◐ Shell
clean mode source ↗

Share more ssl consts and fix openssl by youknowone · Pull Request #6462 · RustPython/RustPython

youknowone

56-60: LGTM! Import changes align with centralized error handling.

The imports correctly reflect the migration from direct error type usage to helper functions (create_ssl_* helpers), and the use of canonical error type names (PySSLCertVerificationError, PySSLError) improves consistency.

1807-1828: Review ex_data pointer management for safety.

The ex_data setup stores raw pointers to Py<PySslSocket> (index 0) and SniCallbackData (SNI index):

  1. Index 0 pointer (lines 1814-1815, 1882-1883): Stores &*py_ref as *const Py<PySslSocket>. This is safe because:

    • py_ref (the PyRef<PySslSocket>) is returned to Python, so the object remains alive.
    • The SSL connection is owned by PySslSocket.connection, so the SSL object cannot outlive the PySslSocket.
    • Callbacks dereference this pointer, which remains valid as long as the PySslSocket exists.

  2. SNI callback data (lines 1821-1827, 1889-1895): Uses Box::into_raw to leak the SniCallbackData, with cleanup via cleanup_sni_ex_data after handshake. The weak reference to PySslSocket prevents reference cycles.

The implementation appears correct. However, the safety relies on the invariant that the SSL object (stored in PySslSocket.connection) does not outlive the PySslSocket itself. This is enforced by Rust ownership, but worth documenting explicitly.

Also applies to: 1875-1896

1983-2000: LGTM! Socket select logic correctly avoids busy-looping.

The updated logic properly handles blocking sockets by passing None as the timeout to sock_select, allowing the socket to wait indefinitely instead of busy-looping. This is a correctness improvement that aligns with the comment on lines 1983-1984.

2290-2302: LGTM! Thread-local SSL pointer pattern correctly avoids deadlocks.

These methods now use get_ssl_ptr_for_context_change instead of directly acquiring connection.read(). This pattern avoids deadlocks when these methods are called during callbacks (SNI, msg_callback) where the connection lock is already held:

  • During handshake/callbacks: HANDSHAKE_SSL_PTR thread-local is set by HandshakeVmGuard, so the SSL pointer is retrieved without locking.
  • Outside callbacks: Thread-local is None, so the lock is safely acquired.

This is a well-designed solution for the callback context problem.

Also applies to: 2311-2372, 2375-2398, 2509-2522, 2724-2728

2538-2541: LGTM! Handshake error handling correctly uses canonical error types.

The handshake error paths now use PySSLCertVerificationError::class() (canonical name) and properly set verification info on certificate verification errors, consistent with the PR's error handling improvements.

Also applies to: 2593-2597

2731-2838: LGTM! Read method signature and logic correctly updated.

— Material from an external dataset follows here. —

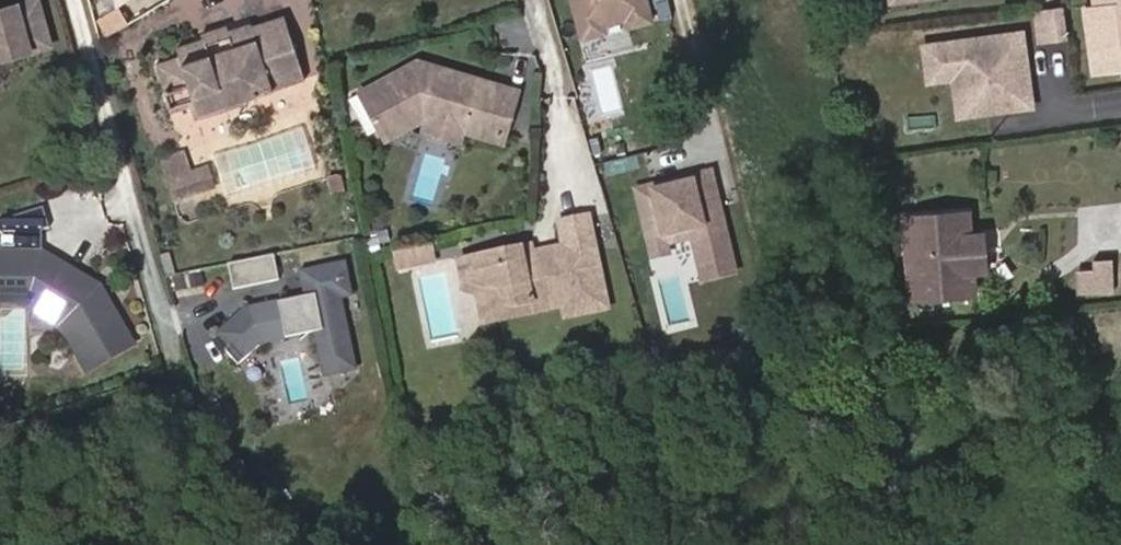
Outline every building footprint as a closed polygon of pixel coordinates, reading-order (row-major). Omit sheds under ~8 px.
[(575,35),(651,18),(647,0),(566,0),(575,35)] [(47,1),(0,13),(0,65),(3,62),(58,49),(47,1)] [(1104,6),(1094,7),(1103,72),(1120,70),(1120,4),(1104,6)] [(1061,8),(1053,9),(1056,38),(1065,37),(1061,8)] [(1047,39),(1056,38),(1053,9),(1043,10),(1047,39)] [(117,12),(96,24),(104,38),(125,26),(117,12)] [(287,16),(152,43),(159,80),(176,76),(182,108),(301,84),(287,16)] [(1018,35),(923,46),(926,78),(951,75),(976,73),(978,89),(980,111),(1026,106),(1018,35)] [(413,62),(358,67),(362,115),(417,111),(485,118),(486,115),(503,117),(508,73),(413,62)] [(978,89),(976,73),(951,75),(953,92),(978,89)] [(502,126),(503,117),(486,115),(485,118),(417,111),(362,115),(362,121),(417,117),(424,117),(423,128),(459,132),(460,121),(502,126)] [(207,161),(191,167),(183,146),(158,156),(175,202),(217,187),(207,161)] [(631,183),(645,253),(688,245),(696,280),(736,271),(715,166),(631,183)] [(41,198),(0,222),(0,229),(2,233),(0,234),(0,305),(32,287),(82,372),(127,346),(41,198)] [(592,292),(575,200),(546,206),(550,230),(535,233),(526,246),(519,239),(517,229),(445,242),(448,259),(471,267),(480,265),(486,269),(489,283),(498,286),(507,284),(506,282),(514,280),(515,283),(522,291),(547,287),(550,300),(592,292)] [(893,208),(894,223),(922,221),(921,207),(893,208)] [(419,224),(384,230),(387,246),(422,240),(419,224)] [(932,278),(976,274),(971,232),(929,236),(929,240),(906,242),(909,277),(932,275),(932,278)] [(275,251),(225,259),(229,286),(280,278),(275,251)] [(342,257),(296,264),(301,297),(218,310),(224,347),(312,334),(319,376),(360,369),(342,257)] [(1076,259),(1076,293),(1115,293),(1114,259),(1076,259)]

The parameter type change from i32 to isize aligns with CPython's use of Py_ssize_t. The complex logic for handling negative n and buffer presence (lines 2737-2756) correctly implements CPython's behavior:

  • With buffer: If n <= 0 or n > buffer_len, use buffer_len; otherwise use n.
  • Without buffer: Raise ValueError if n < 0.

The buffer slicing at lines 2777-2780 includes a safety fallback, though it should not normally execute given the earlier validation. The zero-length read optimization (lines 2759-2765) is appropriate.

3318-3427: LGTM! Error handling consistently uses canonical error types.

The convert_openssl_error and new_ssl_error functions now consistently use canonical error type names (PySSLError, PySSLCertVerificationError) instead of aliases, improving code consistency and aligning with the PR's error handling refactoring.

3454-3501: LGTM! SSL error conversion uses centralized helper functions.

The convert_ssl_error function now uses helper functions (create_ssl_want_read_error, create_ssl_want_write_error, create_ssl_eof_error) for specific error cases, aligning with the PR's centralized error handling approach. The error detection logic remains correct, with proper handling of WANT_READ/WANT_WRITE, SYSCALL, and unexpected EOF cases.

1345-1347: LGTM! ASCII validation for cadata string is appropriate.

The added ASCII check for cadata when provided as a string (line 1345) is correct, as PEM format is ASCII-based. This improves input validation and provides a clear error message for invalid input.